■ Reading passage:

Start

So the complete encoded bytes for the data we give will be 0c 03 61 62 63 10 ac 02 18 05.

Protobuf Compiler and Language Binding

In the last two parts we covered two of the main designs behind Protobuf: how to describe your schema and encode/decode your data. However, it’s the Protobuf compiler that makes all these functionalities work as expected and the various language bindings that provide Protobuf runtime support and enable Porbobuf to work seamlessly with specific programming languages.

Since the compiler is too low-level and the bindings are mainly language-specific implementation details, we will not cover the two here.

Extension

With Protobuf, you can now declare your data schema in .proto files and encode your language-specific objects to bytes. However, those byte data is still in your local machines. What if you want to use these data in a cluster or on different machines? Then you need to figure out a way in which you can send/receive these bytes.

You can definitely write your own web sockets to pass the Protobuf-encoded bytes and decode them to objects using the same .proto files. There are also open-source solutions such as gRPC that can help you do this and more.

Think that Protobuf itself is just an encoding system. Based on the Protobuf encoding, gRPC provides support for remote communications and remote procedure calls, etc.

End

■ What this exercise asks:
1. Reproduce the portion of the Protobuf passage starting at "Since the compiler" and ending at "send/receive these bytes.".
2. Write the next part of the Protobuf passage, picking up after its final sentence.

■ Information supplied:
Start

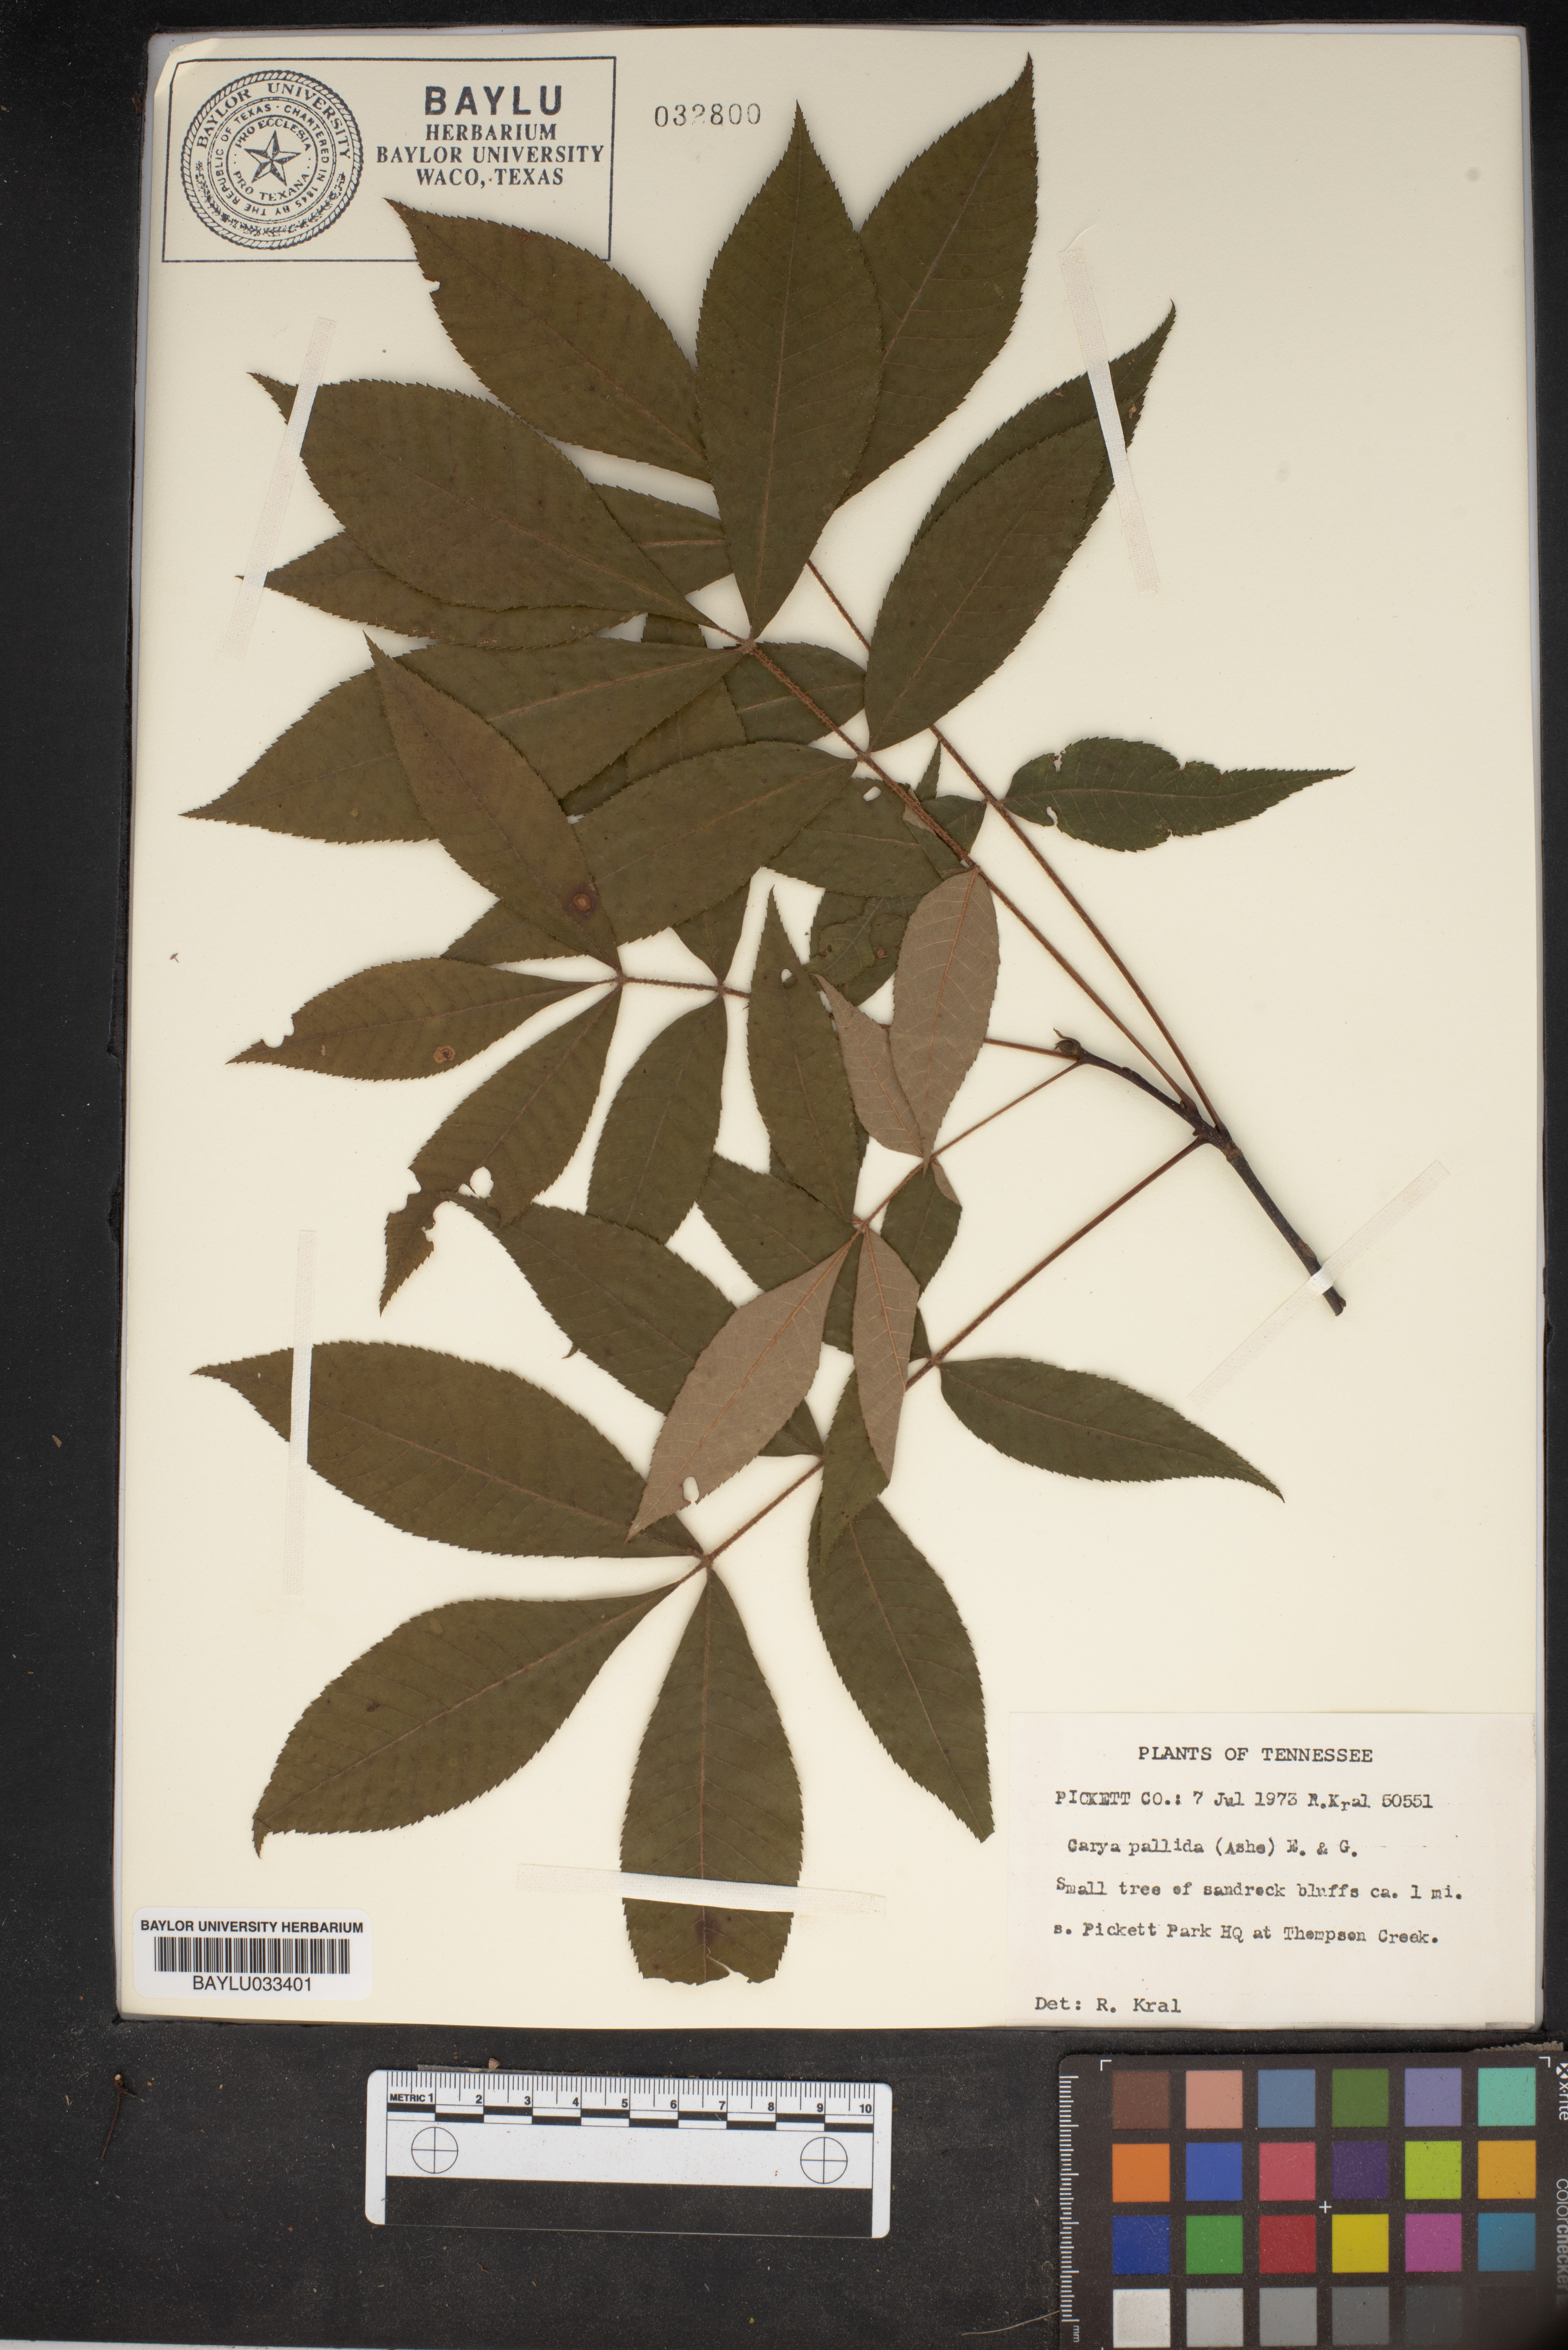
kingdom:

End

■ Task-by-task results:
1.
Since the compiler is too low-level and the bindings are mainly language-specific implementation details, we will not cover the two here.

Extension

With Protobuf, you can now declare your data schema in .proto files and encode your language-specific objects to bytes. However, those byte data is still in your local machines. What if you want to use these data in a cluster or on different machines? Then you need to figure out a way in which you can send/receive these bytes.

2.
Remote Procedure Calls (or RPCs) enable a program to call methods/functions in another program which might be running in other machines. Different languages usually have their own RPC implementations that let you write RPC programs. However, the limitation is that both the local program (caller) and the remote program (callee) have to be written in the same languages.

Similar to Protobuf with which you can describe your data in a language-neutral way, gRPC lets you write RPC programs where the local program and remnote program can be written in different languages. By using gRPC, you delegate the RPC logics and network transformations to the gRPC runtime.

The role of Protobuf has in gRPC is that, you can write not only data schema (message), but also RPC call schemas (service). Then with the service descriptions in the .proto files, gPRC can serilize you RPC calls in local, pass and deserlize them in remote machines. Then the RPC calls are executed by the remote program and the results get returned back to the local program.

I haven’t had a chance to learn more about gRPC, so this section is only a brief overview. Probably I will write a blog about gRPC as well in the future!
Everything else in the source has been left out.